Palidecemos ante la lucidez del sufrimiento.
Si no hemos experimentado un ataque directo a nuestras vidas, nuestros modos de vida, nuestra familia o nuestra fe, los afilados cuchillos verbales de aquellos que se lamentan parecen incivilizados, inseguros e incómodos. Cuando leemos, evitamos dicho lenguaje, ya sea que nuestro público sean nuestros hijos, nuestra congregación o nosotros mismos.
A decir verdad, la lucidez de los atacados no es una cualidad que funcione bien en todos los contextos. Entendemos que la realidad y los corazones humanos son muy complejos y matizados para encajar en la bifurcación de nuestra raza de buenos y malos. ¿No fue una voz suprimida como la de Alexander Solzhenitsyn, la que nos enseñó dónde está la línea entre el bien y el mal?: no entre los pueblos o incluso entre los individuos, sino a través del corazón de cada ser humano.
Sin embargo, no debemos silenciar la voz de los mártires o los gritos de los vulnerables ante un final doloroso e injusto. Incluso si el interés personal es el motivo más elevado que tenemos, debemos recordar esto: Algún día yo podría necesitar estas palabras.
Porque no hay sinceridad en lo que dicen;
destrucción son sus entrañas,
sepulcro abierto es su garganta;
con su lengua hablan lisonjas[l].
Tenlos por culpables, oh Dios;
¡que caigan por sus mismas intrigas!
Échalos fuera por la multitud de sus transgresiones,
porque se rebelan contra ti. (Salmo 5:9–10 LBLA)
El poeta ha sabido lo suficiente sobre el sufrimiento, para poner una oración penetrante en los labios de aquellos que perdieron todo recurso excepto al propio YHWH.
El quinto salmo, como tantos otros, aclama la ruina como destino de aquellos que atacan la vida de su autor. Mientras dure su lúcido momento, el orador sabe que sus perseguidores se rebelan contra Dios mismo. Él sabe que suerte debe—¡por favor, Dios, hazlo!—caer sobre las cabezas de esos asesinos, cuyos dedos están manchados con la sangre de mi vida.
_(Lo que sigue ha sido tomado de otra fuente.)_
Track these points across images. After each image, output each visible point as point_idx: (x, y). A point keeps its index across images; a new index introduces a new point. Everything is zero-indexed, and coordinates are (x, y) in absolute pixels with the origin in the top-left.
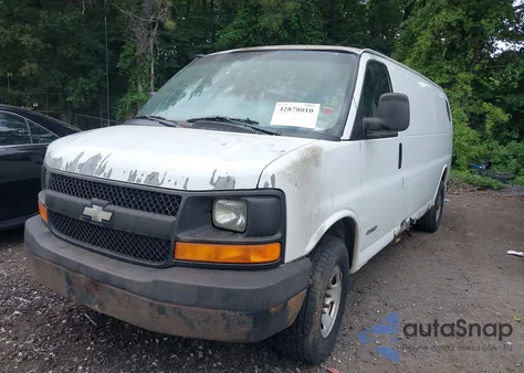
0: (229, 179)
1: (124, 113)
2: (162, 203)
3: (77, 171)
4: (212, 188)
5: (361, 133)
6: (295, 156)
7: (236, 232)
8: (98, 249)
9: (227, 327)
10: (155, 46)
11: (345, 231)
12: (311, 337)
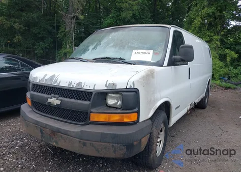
0: (114, 84)
1: (60, 58)
2: (83, 96)
3: (44, 82)
4: (106, 88)
5: (172, 63)
6: (143, 74)
7: (117, 108)
8: (54, 117)
9: (115, 151)
10: (74, 27)
11: (166, 108)
12: (152, 156)
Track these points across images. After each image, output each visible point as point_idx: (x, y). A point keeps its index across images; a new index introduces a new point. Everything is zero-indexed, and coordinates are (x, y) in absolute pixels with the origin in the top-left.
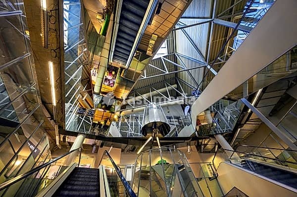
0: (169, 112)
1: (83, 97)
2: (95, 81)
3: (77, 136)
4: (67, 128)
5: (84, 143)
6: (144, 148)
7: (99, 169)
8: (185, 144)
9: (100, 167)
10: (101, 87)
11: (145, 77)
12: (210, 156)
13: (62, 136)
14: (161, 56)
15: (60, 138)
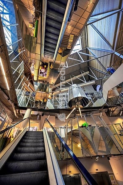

Al mismo tiempo, los fieles pierden su debilidad, su fragilidad hogareña, sus labios vulnerables tan capaces de hipocresía, sus corazones errantes, la semilla del mal que germina en sus almas y sin la providencia de YHWH y una larga acumulación de decisiones pequeñas y justas debe ubicarlos rápidamente al otro lado de la vida. De esta oración:
Pero alégrense todos los que en ti se refugian;
para siempre canten con júbilo,
porque tú los proteges;
regocíjense en ti los que aman tu nombre.
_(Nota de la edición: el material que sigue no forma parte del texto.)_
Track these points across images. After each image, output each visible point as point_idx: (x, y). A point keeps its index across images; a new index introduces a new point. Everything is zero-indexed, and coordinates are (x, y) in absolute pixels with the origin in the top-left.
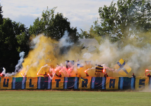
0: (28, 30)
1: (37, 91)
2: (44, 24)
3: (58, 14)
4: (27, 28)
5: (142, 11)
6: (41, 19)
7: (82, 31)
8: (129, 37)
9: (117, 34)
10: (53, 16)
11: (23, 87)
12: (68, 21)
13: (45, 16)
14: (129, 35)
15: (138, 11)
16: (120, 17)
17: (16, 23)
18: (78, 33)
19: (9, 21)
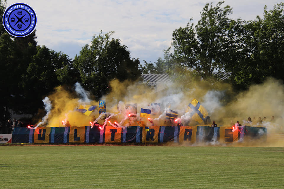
0: (71, 62)
1: (85, 146)
2: (93, 54)
3: (113, 40)
4: (71, 59)
5: (229, 36)
6: (91, 47)
7: (146, 64)
8: (211, 72)
9: (195, 67)
10: (107, 43)
11: (65, 141)
12: (127, 49)
13: (95, 42)
14: (211, 69)
15: (224, 36)
16: (200, 43)
17: (55, 53)
18: (141, 66)
19: (45, 50)
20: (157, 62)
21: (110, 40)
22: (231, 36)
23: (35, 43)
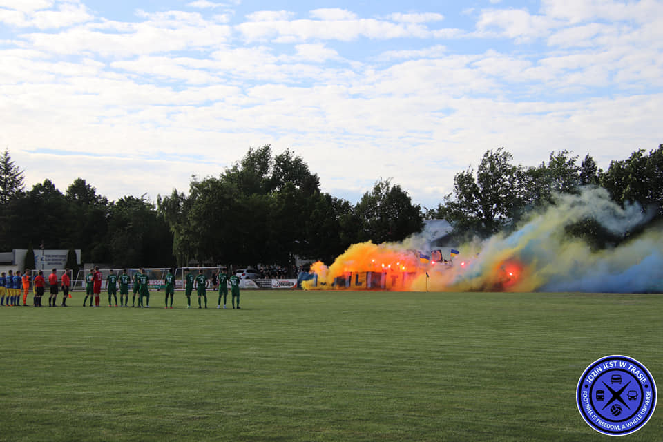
0: (353, 209)
1: (366, 292)
2: (375, 200)
3: (395, 187)
4: (353, 206)
5: (510, 182)
6: (372, 193)
7: (426, 210)
8: (492, 218)
10: (388, 190)
11: (347, 286)
12: (408, 195)
13: (377, 189)
14: (492, 214)
15: (505, 181)
16: (481, 188)
17: (338, 200)
18: (422, 212)
19: (328, 197)
20: (438, 208)
21: (391, 186)
22: (512, 182)
23: (318, 191)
Porque tú, oh Señor, bendices al justo,
como con un escudo lo rodeas de tu favor. (Salmo 5:11–12 LBLA)
La definición de esta población afortunada es la definición del autor mismo. Como él, se refugian en ti.
En la desesperación, ellos son familia. La lucidez del sufrimiento no solo perfila con una nitidez poco común la silueta de nuestro enemigo. También etiqueta a este “hermano”, a aquella “hermana”, a este “niño” y a esta anciana “abuelita”.
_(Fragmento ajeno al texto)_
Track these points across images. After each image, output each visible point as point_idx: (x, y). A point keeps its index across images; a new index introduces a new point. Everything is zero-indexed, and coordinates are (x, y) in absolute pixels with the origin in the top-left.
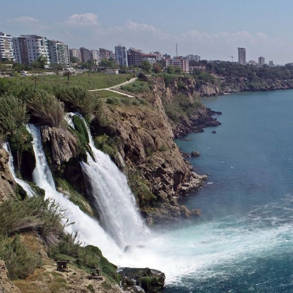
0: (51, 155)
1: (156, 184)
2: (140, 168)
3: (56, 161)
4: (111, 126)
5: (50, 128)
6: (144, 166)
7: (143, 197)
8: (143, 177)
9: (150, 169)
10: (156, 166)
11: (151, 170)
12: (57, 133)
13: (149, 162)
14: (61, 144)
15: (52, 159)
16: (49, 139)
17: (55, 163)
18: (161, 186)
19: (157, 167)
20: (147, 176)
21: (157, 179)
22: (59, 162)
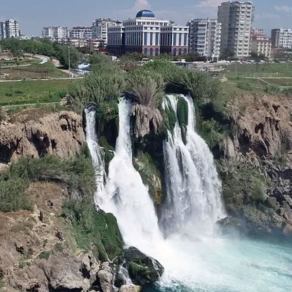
0: (133, 129)
1: (281, 186)
2: (264, 164)
3: (135, 135)
4: (224, 113)
5: (137, 105)
6: (270, 162)
7: (250, 194)
8: (265, 174)
9: (278, 167)
10: (286, 166)
11: (277, 169)
12: (142, 110)
13: (280, 160)
14: (142, 121)
15: (133, 132)
16: (134, 115)
17: (134, 135)
18: (287, 190)
19: (287, 168)
20: (270, 174)
21: (284, 181)
22: (137, 136)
El salmista desea para sus parientes no solo aquella protección que es obviamente necesaria. Él quiere más.
Él anhela la risa. Una risa profunda, alegre, exultante, que mece el vientre.
En la lucidez de la injusta aflicción, uno ora sin tanta palabrería: Haz que aquellos enemigos míos vaguen solos como muertos vivientes. Pero a estos, hazlos reír, incluso en lágrimas, hasta que no puedan recordar por qué.